Spatiotemporal models for wildlife populations - Mechanistic spatiotemporal population models explicitly account for how things like movement and habitat selection affect local and global population processes. They can also provide more precise inference than descriptive or phenomenological techniques, especially when forecasting ecological processes is of interest. My work continues to improve mechanistic spatiotemporal models for understanding wildlife population ecology and movement ecology. I’m particularly interested in accounting for effects of humans (e.g., harvest) in spatiotemporal population processes, combining data streams to better estimate process parameters, and forecasting future spread of populations in Alaska.
Movement ecology and population dynamics - The rapidly growing field of movement ecology, in part fueled by rapidly advancing animal telemetry technologies, has led to the development of numerous modeling tools for inferring things like behavioral changes and habitat selection. However, my interests lie in adapting existing tools and developing new ones to identify key life history events from movement data and scale inference to inform parameters in population models, such as reproductive success, survival, and cause-specific mortality.
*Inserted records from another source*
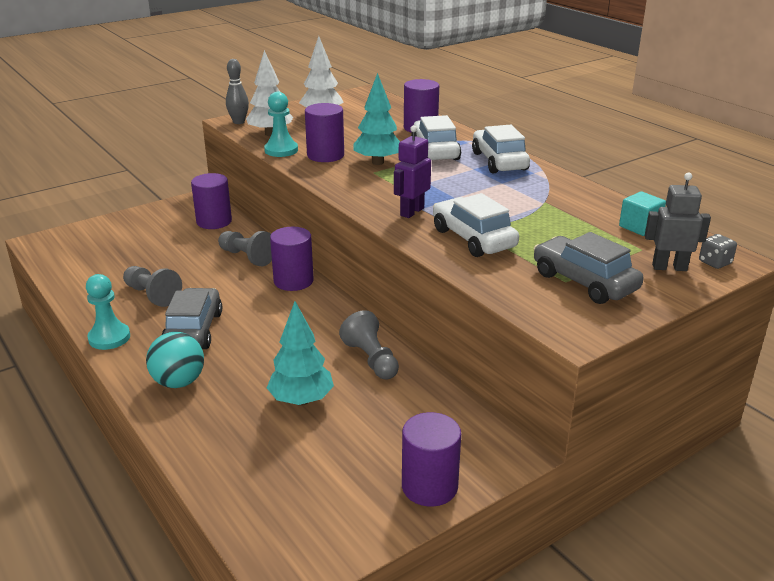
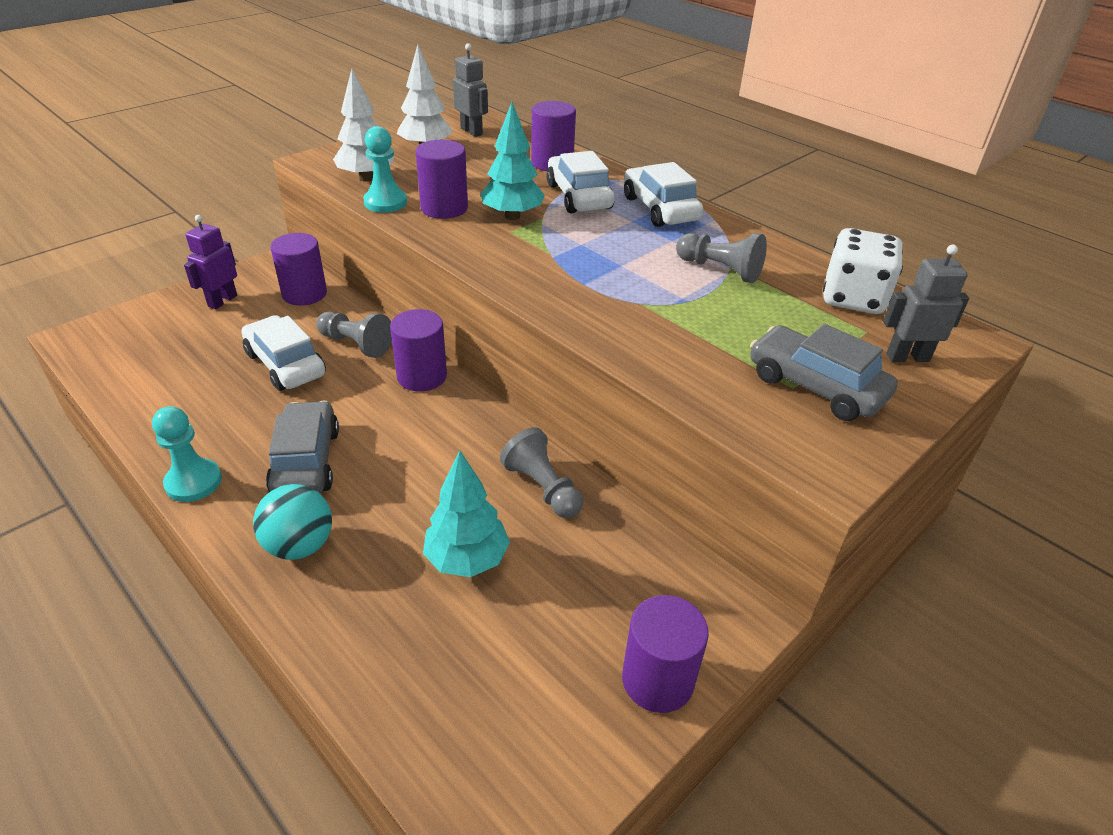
camera: 10 degrees left, 10 degrees up
grey pawn [123,266,182,307] -> grey pawn moved to [676,233,767,283]
grey bowling pin [226,59,249,124] -> none
purple robot [394,125,431,218] -> purple robot moved to [184,215,237,309]
white car [433,193,519,257] -> white car moved to [242,315,326,391]
turquoise cube [619,192,666,236] -> white dice [823,228,903,314]
grey dice [699,234,737,269] -> none
none -> grey robot [453,43,488,137]

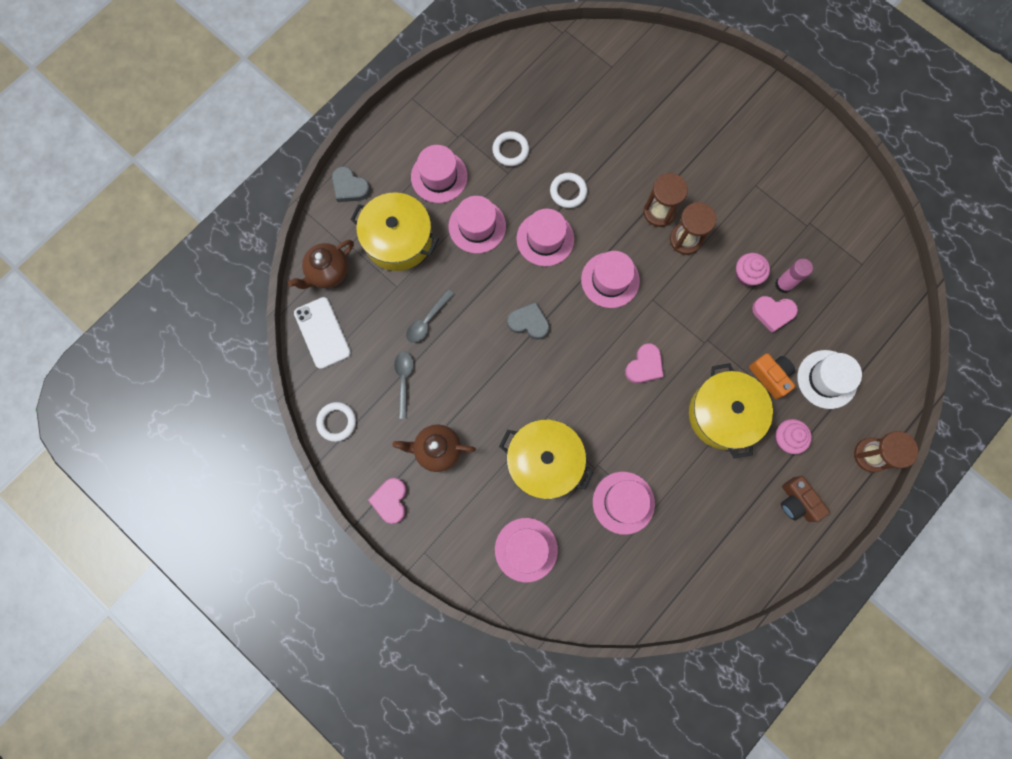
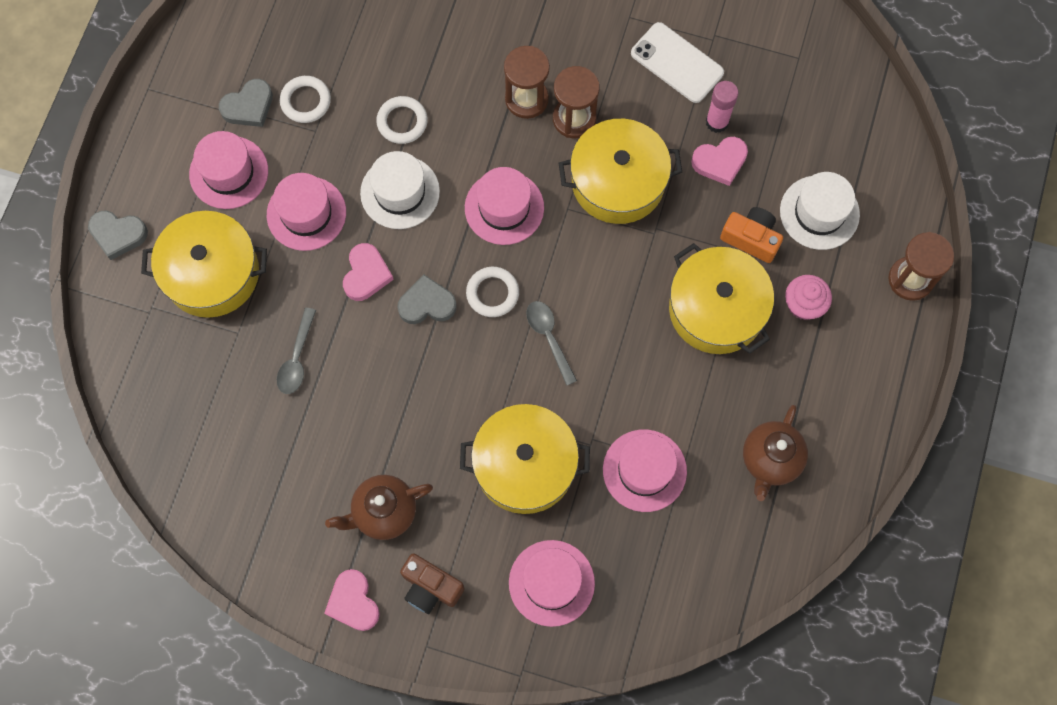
camera: 25 degrees left, 5 degrees down
brown teapot [288,240,354,289] -> brown teapot moved to [743,405,808,501]
white phone [294,297,351,369] -> white phone moved to [631,22,724,103]
white ring [316,402,356,442] -> white ring moved to [466,267,519,317]
grey spoon [394,352,414,419] -> grey spoon moved to [526,301,577,386]
pink hat [516,209,574,266] -> white hat [360,151,440,229]
pink heart [625,343,664,383] -> pink heart moved to [343,243,394,301]
pink cupcake [736,253,770,286] -> none
brown camera [781,476,830,522] -> brown camera moved to [400,553,465,614]
none -> grey heart [219,79,273,127]
none -> yellow pot [559,119,682,224]

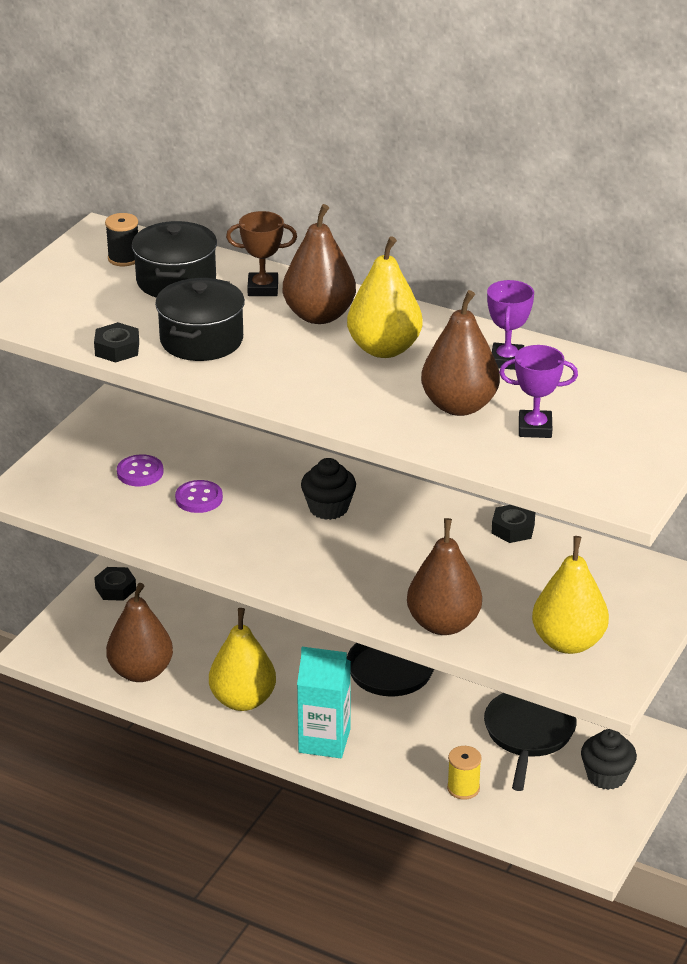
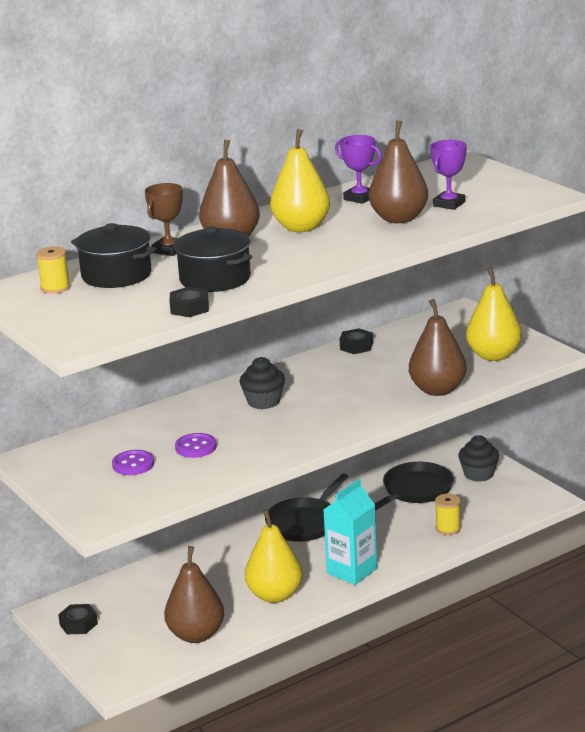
camera: 60 degrees left, 10 degrees down
black spool [105,213,138,266] -> yellow spool [36,246,70,294]
black pan [484,693,577,791] -> black pan turned 90 degrees clockwise [375,462,454,511]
Expanding wildlife populations in Alaska – Climate change and human activity are causing the distribution and abundance of wildlife populations to change in Alaska, resulting in ecosystem change and management challenges. For example, sea otter populations have recently experienced profound growth and spread following near extirpation from the maritime fur trade. However, their return is threatening commercial and subsistence fisheries. Additionally, barred owls are a newcomer to southeast Alaska, following their westward spread across North America, and could be having profound effects on other species (e.g., western screech owl) as has occurred in other regions. My interests in these areas relate to modeling and forecasting change to better inform monitoring activities and management plans. This also includes coupling spatiotemporal population models with bioeconomic models to inform “socially optimal” management strategies.